>> BEGIN Excerpt

The casino, of course, was finished first and opened in December 1985. The third largest casino in the world at the time, it was an immediate success, so popular it netted $1 million a day in gross profit in its first two months of operation! The rest of the complex was finished over the next two years. This included the ultra-modern Burswood Island Hotel.

The Crown Metrepol, originally the Burswood Island Hotel, features a covered courtyard with bars and restaurants and a set of external elevators.

The casino was expanded and the theatre renovated in the 1990s. Further expansion in the 2000s saw another hotel added (a Holiday Inn, now the Crown Promenade) as well as some residential apartment complexes nearby. The complex underwent various ownership changes as well, ending up in the hands of Crown Limited in 2007. In 2011 the resort was rebranded as Crown Perth to coincide with the building of the Crown Melbourne resort. $750 million was pumped in to refurbish the resort. And in 2012 a third hotel was announced, the Crown Towers, which opened in December 2016. (The photo heading this article is of the Crown Towers and Crown Metrepol as seen from across the Swan River.)

The lobby that forms a hub connecting Crown Perth’s hotels and various ballrooms, convention centers and the Crown Theatre.

Crown Perth is the jewel in Perth’s entertainment business and Janis and I had the pleasure of staying a couple of nights there recently to celebrate our 37th wedding anniversary. The place is world class with over thirty restaurants, several convention centres and ballrooms, a first-class theatre, spas and swimming pools, several upscale shops (including Paspaley Pearls and Rolex Watches), a night club and, of course, the casino. We had dined at three of the restaurants on previous trips, the top-notch Silks Japanese restaurant, the Merrywell and the fabulous Epicurean which serves a buffet on par with the Mandalay Bay in Las Vegas, maybe even better. During our stay we dined at three more including the Modo Mio Italian Restaurant and a couple of moderately priced restaurants. For an inexpensive but superb meal, I recommend the 88 Noodles oriental restaurant which is inside the casino. We also had drinks a few times at the Lobby Lounge in front of the Crown Metrepol.

>> END Excerpt

Set problem 1
List every restaurant at Crown Perth that the Crown Perth excerpt names.
The text and the records come from separate sources.

>> BEGIN Supplied entries

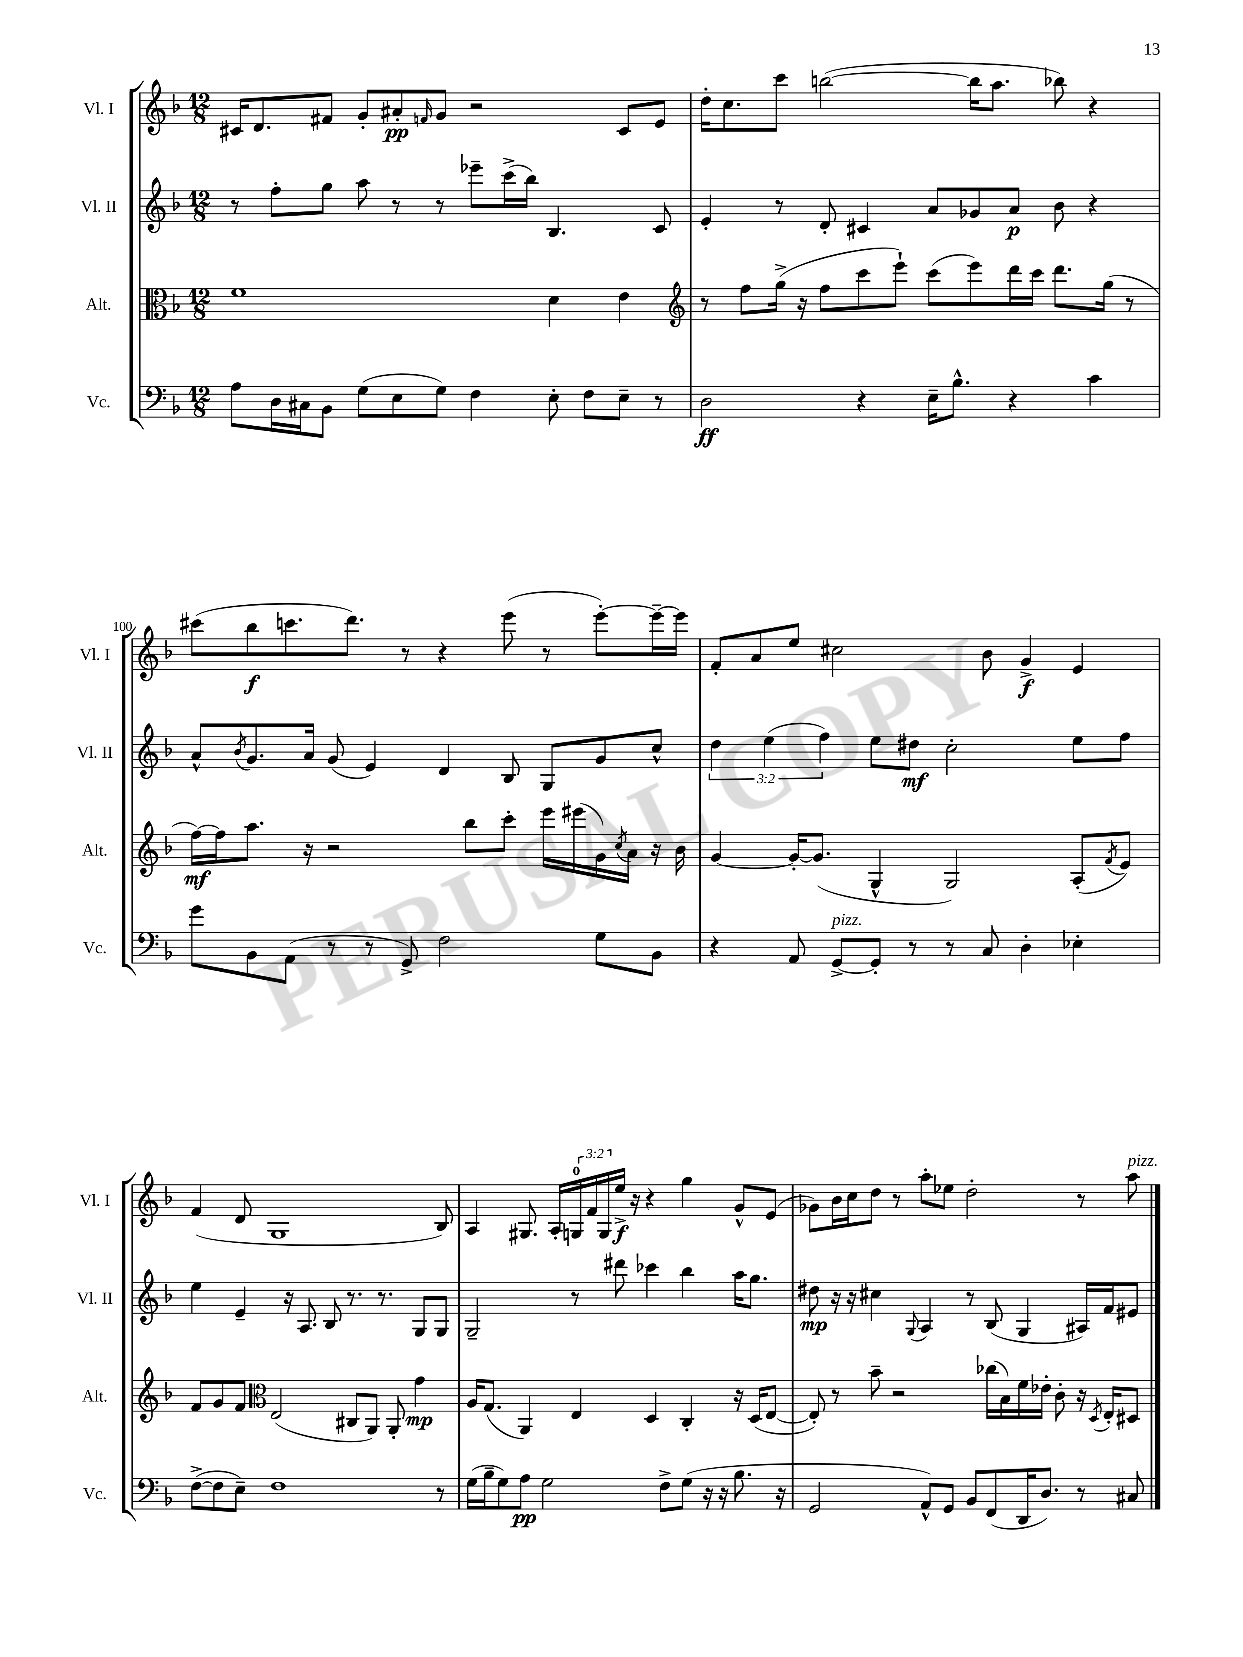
<<
\new StaffGroup <<
\new Staff = "s0" \with { instrumentName = "Vl. I" shortInstrumentName = "Vl. I" } {
    \clef treble \key f \major \numericTimeSignature \time 12/8 \override Staff.TupletNumber.text = #tuplet-number::calc-fraction-text
    cis'16 d'8. fis'8 g'8-. ais'8-.\pp \grace { f'16 } g'8 r2 cis'8 e'8 |
    d''16-. c''8. c'''8 b''2~( b''16 a''8. bes''8) r4 |
    cis'''8( bes''8\f c'''8. d'''8.) r8 r4 e'''8( r8 e'''8~-.) e'''16~-- e'''16 |
    f'8-. a'8 e''8 cis''2 bes'8 g'4->\f e'4 |
    f'4( d'8 g1 bes8) |
    a4 gis8. a16-. \tuplet 3/2 { g16-0 f'16 g16 } e''16->\f r16 r4 g''4 g'8-^ e'8( |
    ges'8) bes'16 c''16 d''8 r8 a''8-. ees''8 d''2-. r8 a''8^\markup { \italic "pizz." } \bar "|." |
}
\new Staff = "s1" \with { instrumentName = "Vl. II" shortInstrumentName = "Vl. II" } {
    \clef treble \key f \major \numericTimeSignature \time 12/8 \override Staff.TupletNumber.text = #tuplet-number::calc-fraction-text
    r8 f''8-. g''8 a''8 r8 r8 ees'''8-- c'''16->( bes''16) bes4. c'8 |
    e'4-. r8 d'8-. cis'4 a'8 ges'8 a'8\p bes'8 r4 |
    a'8-^ \acciaccatura { bes'8 } g'8. a'16 g'8( e'4) d'4 bes8 g8 g'8 c''8-^ |
    \tuplet 3/2 { d''4 e''4( f''4) } e''8 dis''8\mf c''2-. e''8 f''8 |
    e''4 e'4-- r16 a8. bes8 r8. r8. g8 g8 |
    g2-- r8 dis'''8 ces'''4 bes''4 a''16 g''8. |
    dis''8\mp r16 r16 cis''4 \appoggiatura { g8 } a4 r8 bes8( g4 ais16) f'16 eis'8 \bar "|." |
}
\new Staff = "s2" \with { instrumentName = "Alt." shortInstrumentName = "Alt." } {
    \clef alto \key f \major \numericTimeSignature \time 12/8
    f'1 d'4 e'4 |
    \clef treble r8 f''8 g''16->( r16 f''8 c'''8 e'''8-!) c'''8( e'''8) d'''16 c'''16 d'''8. g''16( r8 |
    f''16~\mf) f''16 a''8. r16 r2 bes''8 c'''8-. e'''16 eis'''16( g'16) \acciaccatura { c''8 } a'16 r16 bes'16 |
    g'4~ g'16~-. g'8.( g4-^ g2) a8-.( \acciaccatura { f'8 } e'8) |
    f'8 g'8 f'8 \clef alto e2( cis8 a,8) a,8-. g'4\mp |
    a16 g8.( a,4) e4 d4 c4-. r16 d16( e8~ |
    e8-.) r8 bes'8-- r2 ces''16( bes16) f'16 ees'16-. c'8-. r16 \acciaccatura { d8 } e16-. dis8 \bar "|." |
}
\new Staff = "s3" \with { instrumentName = "Vc." shortInstrumentName = "Vc." } {
    \clef bass \key f \major \numericTimeSignature \time 12/8
    a8 d16 cis16 bes,8 g8( e8 g8) f4 e8-. f8 e8-- r8 |
    d2\ff r4 e16-- bes8.-^ r4 c'4 |
    g'8 bes,8 a,8( r8 r8 g,8->) f2 g8 bes,8 |
    r4 a,8 g,8~->^\markup { \italic "pizz." } g,8-. r8 r8 c8 d4-. ees4-. |
    f8~->( f8 e8--) f1 r8 |
    g16( bes16-- g8) a8\pp g2 f8-> g8( r16 r16 bes8. r16 |
    g,2 a,8-^) g,8 bes,8 f,8( d,16 d8.) r8 cis8 \bar "|." |
}
>>
>>
\layout { \context { \Score currentBarNumber = #98 \override BarNumber.break-visibility = ##(#f #t #t) barNumberVisibility = #(every-nth-bar-number-visible 5) } }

>> END Supplied entries

Set problem 2
Please give the lines of the records from their start through the line holding "a16 g8.( a,4) e4 d4 c4-. r16 d16( e8~ |", inclusive, as a numbered list with blank lines omitted, and leave the pictures out.

Full response 1
- Silks Japanese restaurant
- The Merrywell
- The Epicurean
- Modo Mio Italian Restaurant
- 88 Noodles

Full response 2
1. <<
2. \new StaffGroup <<
3. \new Staff = "s0" \with { instrumentName = "Vl. I" shortInstrumentName = "Vl. I" } {
4.     \clef treble \key f \major \numericTimeSignature \time 12/8 \override Staff.TupletNumber.text = #tuplet-number::calc-fraction-text
5.     cis'16 d'8. fis'8 g'8-. ais'8-.\pp \grace { f'16 } g'8 r2 cis'8 e'8 |
6.     d''16-. c''8. c'''8 b''2~( b''16 a''8. bes''8) r4 |
7.     cis'''8( bes''8\f c'''8. d'''8.) r8 r4 e'''8( r8 e'''8~-.) e'''16~-- e'''16 |
8.     f'8-. a'8 e''8 cis''2 bes'8 g'4->\f e'4 |
9.     f'4( d'8 g1 bes8) |
10.     a4 gis8. a16-. \tuplet 3/2 { g16-0 f'16 g16 } e''16->\f r16 r4 g''4 g'8-^ e'8( |
11.     ges'8) bes'16 c''16 d''8 r8 a''8-. ees''8 d''2-. r8 a''8^\markup { \italic "pizz." } \bar "|." |
12. }
13. \new Staff = "s1" \with { instrumentName = "Vl. II" shortInstrumentName = "Vl. II" } {
14.     \clef treble \key f \major \numericTimeSignature \time 12/8 \override Staff.TupletNumber.text = #tuplet-number::calc-fraction-text
15.     r8 f''8-. g''8 a''8 r8 r8 ees'''8-- c'''16->( bes''16) bes4. c'8 |
16.     e'4-. r8 d'8-. cis'4 a'8 ges'8 a'8\p bes'8 r4 |
17.     a'8-^ \acciaccatura { bes'8 } g'8. a'16 g'8( e'4) d'4 bes8 g8 g'8 c''8-^ |
18.     \tuplet 3/2 { d''4 e''4( f''4) } e''8 dis''8\mf c''2-. e''8 f''8 |
19.     e''4 e'4-- r16 a8. bes8 r8. r8. g8 g8 |
20.     g2-- r8 dis'''8 ces'''4 bes''4 a''16 g''8. |
21.     dis''8\mp r16 r16 cis''4 \appoggiatura { g8 } a4 r8 bes8( g4 ais16) f'16 eis'8 \bar "|." |
22. }
23. \new Staff = "s2" \with { instrumentName = "Alt." shortInstrumentName = "Alt." } {
24.     \clef alto \key f \major \numericTimeSignature \time 12/8
25.     f'1 d'4 e'4 |
26.     \clef treble r8 f''8 g''16->( r16 f''8 c'''8 e'''8-!) c'''8( e'''8) d'''16 c'''16 d'''8. g''16( r8 |
27.     f''16~\mf) f''16 a''8. r16 r2 bes''8 c'''8-. e'''16 eis'''16( g'16) \acciaccatura { c''8 } a'16 r16 bes'16 |
28.     g'4~ g'16~-. g'8.( g4-^ g2) a8-.( \acciaccatura { f'8 } e'8) |
29.     f'8 g'8 f'8 \clef alto e2( cis8 a,8) a,8-. g'4\mp |
30.     a16 g8.( a,4) e4 d4 c4-. r16 d16( e8~ |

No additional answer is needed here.